Here are some suggested milestones, based on what I use for the Alpha Framework project:

  1. Feature backlog - used to capture all of the feature requests made against your project. This milestone is basically a bucket of unscheduled features. When a feature is scheduled for inclusion in a release, it should be moved out of this milestone and into a sprint.
  2. Bugs - bugs are captured here. Again, tickets here are unscheduled and should be moved out of this milestone once a fix is going to be applied.
  3. Refactors - refactors are improvements that should be made to the system by the engineering team that have been raised inside the team, for example code refactors to ease maintainability or improve performance.
  4. Unit test coverage - this milestone is used to highlight areas of the code where test coverage is weak, in order to suggest new unit tests for subsequent releases.
  5. Sprints (versioned releases) - the real meat of your project, this is where all of the accepted, scheduled, and estimated tasks are kept. There will be several sprint milestones in your project, each representing an actual release (even if it is just an early release to a test environment). Tickets from milestones 1-4 can then be pulled into the sprint milestones, based on the decisions taken during the planning game process used in SCRUM between sprints.

Estimates

Estimates are a black art. In my opinion there is no real science to estimates beyond experience: if you are asked to estimate a task that is similar to one you have done in the past, then you know from experience approximately how long it will take. Equally one task could take two days for one person that would take another, more experienced person one day. It is all based on experience.

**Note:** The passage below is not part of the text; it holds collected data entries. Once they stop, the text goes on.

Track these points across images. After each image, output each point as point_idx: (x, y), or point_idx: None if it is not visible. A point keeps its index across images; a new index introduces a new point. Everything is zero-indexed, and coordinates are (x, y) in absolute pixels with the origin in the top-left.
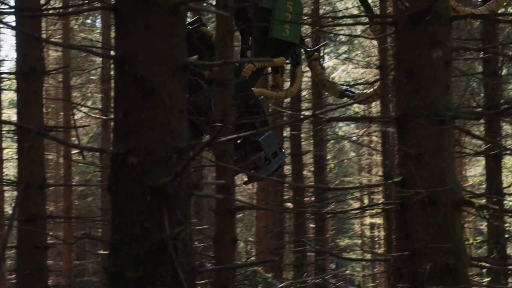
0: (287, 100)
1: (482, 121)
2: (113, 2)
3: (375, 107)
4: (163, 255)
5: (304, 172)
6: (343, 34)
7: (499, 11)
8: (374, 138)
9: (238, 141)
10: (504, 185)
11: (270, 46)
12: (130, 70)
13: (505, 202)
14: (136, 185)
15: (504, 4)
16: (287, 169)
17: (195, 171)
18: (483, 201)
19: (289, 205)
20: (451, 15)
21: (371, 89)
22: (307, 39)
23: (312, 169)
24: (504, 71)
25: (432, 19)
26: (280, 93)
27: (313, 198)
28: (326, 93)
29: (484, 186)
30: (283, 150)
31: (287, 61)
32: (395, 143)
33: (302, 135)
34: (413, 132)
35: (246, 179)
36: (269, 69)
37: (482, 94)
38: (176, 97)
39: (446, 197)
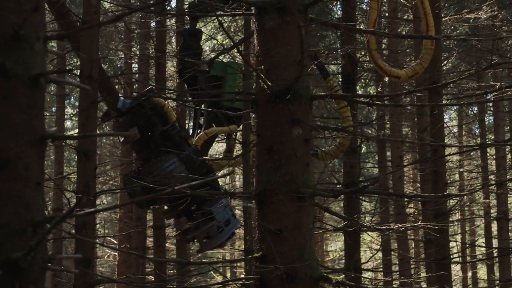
0: None
1: (342, 197)
2: None
3: (239, 181)
4: None
5: (167, 245)
6: (204, 109)
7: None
8: (237, 211)
9: (192, 211)
10: (363, 260)
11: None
12: None
13: (362, 277)
14: None
15: (426, 66)
16: (150, 241)
17: (54, 243)
18: (341, 277)
19: (151, 278)
20: (311, 95)
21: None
22: None
23: (175, 241)
24: (363, 149)
25: (293, 98)
26: (231, 161)
27: (175, 271)
28: None
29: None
30: (236, 217)
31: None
32: (256, 219)
33: (165, 207)
34: (273, 208)
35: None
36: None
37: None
38: (33, 170)
39: (304, 273)
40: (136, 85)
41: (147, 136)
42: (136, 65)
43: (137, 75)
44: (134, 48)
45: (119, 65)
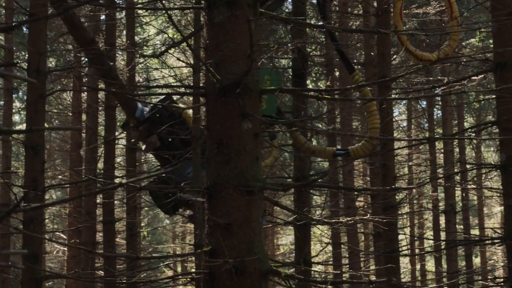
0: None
1: (293, 191)
2: None
3: None
4: None
5: (117, 239)
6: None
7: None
8: None
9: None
10: (313, 254)
11: None
12: None
13: (312, 270)
14: None
15: (455, 47)
16: (100, 236)
17: (1, 238)
18: (291, 270)
19: (101, 273)
20: (260, 88)
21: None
22: None
23: (125, 236)
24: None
25: (242, 92)
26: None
27: (124, 266)
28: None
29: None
30: None
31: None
32: (206, 213)
33: (115, 202)
34: (223, 202)
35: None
36: None
37: (292, 165)
38: None
39: (253, 266)
40: (86, 79)
41: (167, 143)
42: (86, 59)
43: (86, 69)
44: None
45: (68, 59)
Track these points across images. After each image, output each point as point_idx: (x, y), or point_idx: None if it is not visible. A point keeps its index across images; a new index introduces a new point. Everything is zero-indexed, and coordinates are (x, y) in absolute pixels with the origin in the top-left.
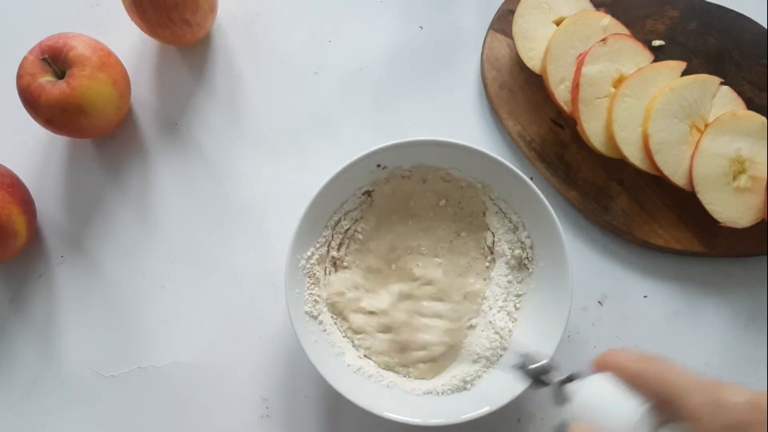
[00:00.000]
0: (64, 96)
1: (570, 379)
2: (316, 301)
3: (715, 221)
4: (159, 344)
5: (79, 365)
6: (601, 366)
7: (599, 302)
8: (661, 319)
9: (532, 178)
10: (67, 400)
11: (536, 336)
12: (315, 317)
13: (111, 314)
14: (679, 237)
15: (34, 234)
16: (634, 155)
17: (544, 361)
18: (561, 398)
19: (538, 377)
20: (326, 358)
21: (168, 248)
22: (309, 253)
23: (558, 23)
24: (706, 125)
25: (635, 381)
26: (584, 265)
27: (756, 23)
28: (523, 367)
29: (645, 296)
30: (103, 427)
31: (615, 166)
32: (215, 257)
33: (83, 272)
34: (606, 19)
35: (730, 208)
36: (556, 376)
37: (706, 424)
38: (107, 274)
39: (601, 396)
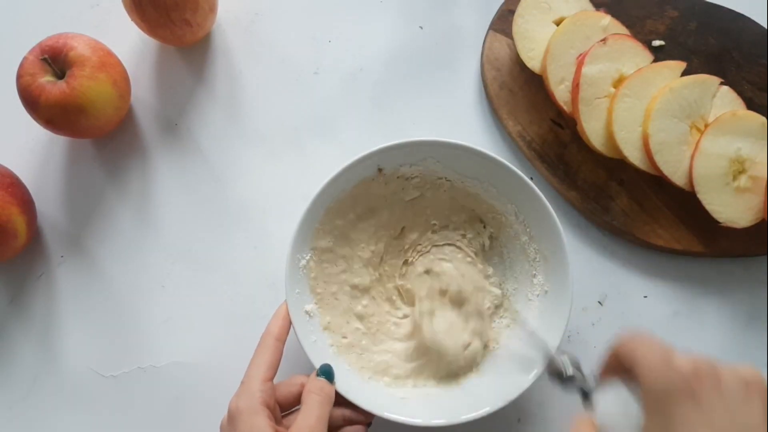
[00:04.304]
0: (64, 96)
1: (586, 390)
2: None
3: (715, 221)
4: (159, 344)
5: (79, 365)
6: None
7: (599, 302)
8: (661, 319)
9: (532, 178)
10: (67, 400)
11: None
12: (315, 317)
13: (111, 314)
14: (679, 237)
15: (34, 234)
16: (634, 155)
17: (569, 369)
18: (587, 404)
19: (561, 379)
20: (326, 358)
21: (168, 248)
22: (309, 253)
23: (558, 23)
24: (706, 125)
25: (624, 360)
26: (584, 265)
27: (756, 23)
28: (551, 369)
29: (645, 296)
30: (103, 427)
31: (615, 166)
32: (215, 257)
33: (83, 272)
34: (606, 19)
35: (730, 208)
36: (578, 379)
37: (653, 383)
38: (107, 274)
39: (616, 408)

"Estimates are a black art."

Estimates are usually tied to customer billing (which is certainly the case in professional services departments), so they usually come under political pressure, often from internal sales and management staff, in addition to the customer who wants to reduce their bill. Do not be surprised in this instance if your initial estimates are challenged, it's common in my experience.

Estimates can be very useful for planning sprints, as they allow an experienced team leader to slot tickets into the release schedule with some degree of certainty that the tasks in question are achievable within the time-frame. This is all driven by feedback from the team in the planning game process, when high-level estimates for each ticket are discussed and decided upon collectively.

If you input your estimates into your ticketing system, it might be able to generate a burn down chart for you. The burn down charts are often printed and reviewed by the team during the daily stand-up meeting (another technique from SCRUM).

Conclusion

As you can see from the topics covered here, there is a lot more science to a ticketing system then simply tracking bugs. Used correctly by a motivated team, a robust ticketing system can really raise the professional standard of your software deliveries, or at the very least highlight where you are falling behind.